E: I had done that one comic, so I had it in my head that I was going to explore the comic thing, or the art thing. I was really undirected at that time. A friend sent me Twisted Sisters and that kind of nailed in the direction that I wanted to go. That was really when I discovered underground comics and the range of stuff that was out there. I came back from abroad, and talked to a whole bunch of comic artists. They were all very helpful and encouraging. It just really felt like what I wanted and needed to do. And I ain't never looked back. Really, after all those years of fear and apprehension, I just dove in with incredible drive. I had wave after wave of incredible energy, like my life depended on doing comics. So I got a lot of work done really quickly.

XX: So first you sent out this comic to the local comic rag and Ms. What happened next?
E: Well, I moved to Taiwan right after that first comic. I worked at a newspaper there as the resident cartoonist/illustrator. It was the first time I'd ever tested myself on whether I could do deadlines, could I do drawings for something I didn't like? I loved it. It's gonna sound really sappy, but it was like 'breathing air for the first time...' What I came back to the States, I still didn't really know whether I was going to pursue comics or illustration. I didn't really know how to go about doing either of those things. I visited New York with my resume from Taiwan and managed to talked to a couple of different art directors. Then I visited Seattle, and talked to a bunch of different cartoonists. I talked to Jim Woodring, Roberta Gregory, Pete Bagge, and Michael Dougan. I didn't know it at the time, but I really tapped into all these artists who were really well established. They were all extremely encouraging. I got really, really excited about doing comics. Roberta said I could have a page in Naughty Bits. So then I spent a couple of weeks working on a page, and that's when I did The Girls Get Some Hands-on Experience. It's about coming up with words for masturbation. Then Roberta sent that page to a woman named Roz Warren, who wanted to include the piece and anything else I had in a book. So I immediately started creating comics for publication in a book (What Is This Thing Called SEX?). Then I met Michael Dowers, who does Starhead Comix. He invited me to do Diva, and told me afterward I would probably have my own comic book.

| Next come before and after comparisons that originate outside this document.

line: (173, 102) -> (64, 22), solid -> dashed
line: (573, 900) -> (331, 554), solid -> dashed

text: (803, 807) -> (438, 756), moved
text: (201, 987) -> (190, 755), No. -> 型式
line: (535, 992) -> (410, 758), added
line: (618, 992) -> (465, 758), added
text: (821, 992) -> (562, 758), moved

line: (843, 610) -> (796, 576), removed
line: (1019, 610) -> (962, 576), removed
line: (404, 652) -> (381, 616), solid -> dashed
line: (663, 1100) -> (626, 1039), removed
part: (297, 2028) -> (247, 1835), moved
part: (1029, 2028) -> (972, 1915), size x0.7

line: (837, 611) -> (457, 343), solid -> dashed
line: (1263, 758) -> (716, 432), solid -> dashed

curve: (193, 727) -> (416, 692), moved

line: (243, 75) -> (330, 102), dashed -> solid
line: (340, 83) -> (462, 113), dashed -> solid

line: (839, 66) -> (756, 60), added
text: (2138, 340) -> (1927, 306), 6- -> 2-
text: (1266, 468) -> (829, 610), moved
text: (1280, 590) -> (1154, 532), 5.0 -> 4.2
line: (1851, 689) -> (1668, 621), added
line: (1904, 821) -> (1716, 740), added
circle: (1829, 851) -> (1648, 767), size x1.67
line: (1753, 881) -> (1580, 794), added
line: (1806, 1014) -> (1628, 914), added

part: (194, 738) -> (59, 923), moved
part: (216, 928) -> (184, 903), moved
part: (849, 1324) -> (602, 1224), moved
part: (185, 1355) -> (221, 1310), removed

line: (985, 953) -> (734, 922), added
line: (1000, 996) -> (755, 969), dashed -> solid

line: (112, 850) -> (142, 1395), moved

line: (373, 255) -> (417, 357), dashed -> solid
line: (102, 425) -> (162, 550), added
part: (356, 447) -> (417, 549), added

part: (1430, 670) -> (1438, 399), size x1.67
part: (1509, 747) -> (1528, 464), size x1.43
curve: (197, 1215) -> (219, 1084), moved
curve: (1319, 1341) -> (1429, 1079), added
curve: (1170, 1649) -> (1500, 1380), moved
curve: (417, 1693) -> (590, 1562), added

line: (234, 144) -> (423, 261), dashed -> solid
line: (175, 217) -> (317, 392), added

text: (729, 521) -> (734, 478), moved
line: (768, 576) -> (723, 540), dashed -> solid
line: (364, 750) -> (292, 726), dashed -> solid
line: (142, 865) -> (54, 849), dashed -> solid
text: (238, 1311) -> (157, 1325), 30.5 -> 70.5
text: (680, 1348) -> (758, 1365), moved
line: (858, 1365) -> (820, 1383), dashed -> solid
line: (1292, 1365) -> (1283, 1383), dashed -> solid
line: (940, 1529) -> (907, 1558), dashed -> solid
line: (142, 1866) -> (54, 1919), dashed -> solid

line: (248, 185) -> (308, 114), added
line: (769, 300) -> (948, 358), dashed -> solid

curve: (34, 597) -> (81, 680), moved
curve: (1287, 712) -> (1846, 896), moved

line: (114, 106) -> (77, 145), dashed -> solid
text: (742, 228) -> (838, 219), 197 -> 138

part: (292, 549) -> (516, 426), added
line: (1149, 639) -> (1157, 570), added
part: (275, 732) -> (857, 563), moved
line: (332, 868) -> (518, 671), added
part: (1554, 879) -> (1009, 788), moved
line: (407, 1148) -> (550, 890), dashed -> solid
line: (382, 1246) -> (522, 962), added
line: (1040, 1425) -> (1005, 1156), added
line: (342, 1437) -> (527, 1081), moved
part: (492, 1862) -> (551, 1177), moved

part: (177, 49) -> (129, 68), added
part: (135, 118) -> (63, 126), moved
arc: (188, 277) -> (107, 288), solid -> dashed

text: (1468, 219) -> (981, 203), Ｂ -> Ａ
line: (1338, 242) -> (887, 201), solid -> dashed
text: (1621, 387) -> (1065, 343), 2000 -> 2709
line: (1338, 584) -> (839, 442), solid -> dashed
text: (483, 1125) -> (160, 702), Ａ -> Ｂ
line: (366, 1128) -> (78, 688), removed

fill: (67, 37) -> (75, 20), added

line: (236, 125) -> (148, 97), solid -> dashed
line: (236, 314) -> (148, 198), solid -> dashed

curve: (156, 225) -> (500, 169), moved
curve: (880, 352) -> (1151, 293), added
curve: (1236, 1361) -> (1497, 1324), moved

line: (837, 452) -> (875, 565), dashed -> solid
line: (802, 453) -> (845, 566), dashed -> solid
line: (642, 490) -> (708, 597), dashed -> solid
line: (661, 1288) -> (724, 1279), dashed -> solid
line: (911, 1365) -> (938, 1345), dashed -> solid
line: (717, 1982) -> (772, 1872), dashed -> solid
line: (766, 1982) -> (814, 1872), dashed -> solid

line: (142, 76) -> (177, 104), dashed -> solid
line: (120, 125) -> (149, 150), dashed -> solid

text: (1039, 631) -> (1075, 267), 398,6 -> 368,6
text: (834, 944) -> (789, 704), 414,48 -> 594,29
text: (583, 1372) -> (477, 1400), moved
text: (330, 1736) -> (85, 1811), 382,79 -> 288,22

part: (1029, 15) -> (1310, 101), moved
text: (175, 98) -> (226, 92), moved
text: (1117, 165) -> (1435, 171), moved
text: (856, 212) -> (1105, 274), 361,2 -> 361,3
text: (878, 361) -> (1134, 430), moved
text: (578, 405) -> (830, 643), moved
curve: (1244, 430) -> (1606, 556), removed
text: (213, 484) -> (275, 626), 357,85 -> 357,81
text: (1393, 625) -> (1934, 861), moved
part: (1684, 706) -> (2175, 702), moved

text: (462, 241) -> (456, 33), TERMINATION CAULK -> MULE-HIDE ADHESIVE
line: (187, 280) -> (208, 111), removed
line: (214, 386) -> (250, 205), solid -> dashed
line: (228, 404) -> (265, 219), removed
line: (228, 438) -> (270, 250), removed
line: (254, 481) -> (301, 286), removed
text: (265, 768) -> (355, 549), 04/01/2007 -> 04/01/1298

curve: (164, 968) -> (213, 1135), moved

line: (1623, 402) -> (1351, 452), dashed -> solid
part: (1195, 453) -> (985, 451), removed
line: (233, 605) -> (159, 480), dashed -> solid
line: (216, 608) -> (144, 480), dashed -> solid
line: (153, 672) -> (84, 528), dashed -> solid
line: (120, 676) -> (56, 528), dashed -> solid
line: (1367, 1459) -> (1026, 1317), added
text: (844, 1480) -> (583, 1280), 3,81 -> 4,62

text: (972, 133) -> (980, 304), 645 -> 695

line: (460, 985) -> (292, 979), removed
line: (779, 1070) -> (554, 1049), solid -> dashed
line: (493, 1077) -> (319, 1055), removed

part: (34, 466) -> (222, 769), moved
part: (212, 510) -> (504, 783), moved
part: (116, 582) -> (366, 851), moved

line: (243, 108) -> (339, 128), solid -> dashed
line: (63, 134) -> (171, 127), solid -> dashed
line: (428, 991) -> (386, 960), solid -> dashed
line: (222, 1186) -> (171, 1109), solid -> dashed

XX:Tomato? Did you just do two?
E: Yes. I really want to do another Tomato. I've been talking about doing another for an embarrassingly long time. I was definitely going to do another before the end of the summer. (Laughter) Well, I guess summer's over. It's really hard to take the time to do it. There's literally no money in it, and it takes a lot of time to develop. I'm definitely keeping my foot in the door with the weekly strip, but I miss doing more sexy stuf. Having your own comic gives you so much freedom. Now I've got this book. It's pretty rare that there's money in comics. It's really, really difficult to support yourself solely on comics. Most comic book artists have to have some other way of earning income. For me, that's mostly illustration work.

XX:You mentioned you were shy as a kid. Do you feel shy now?
E: No. Not for the most part, but I still get shy sometimes. Ninth grade was a real turning point for me. That's when I learned how to be funny. And that made all the difference. (Laughter).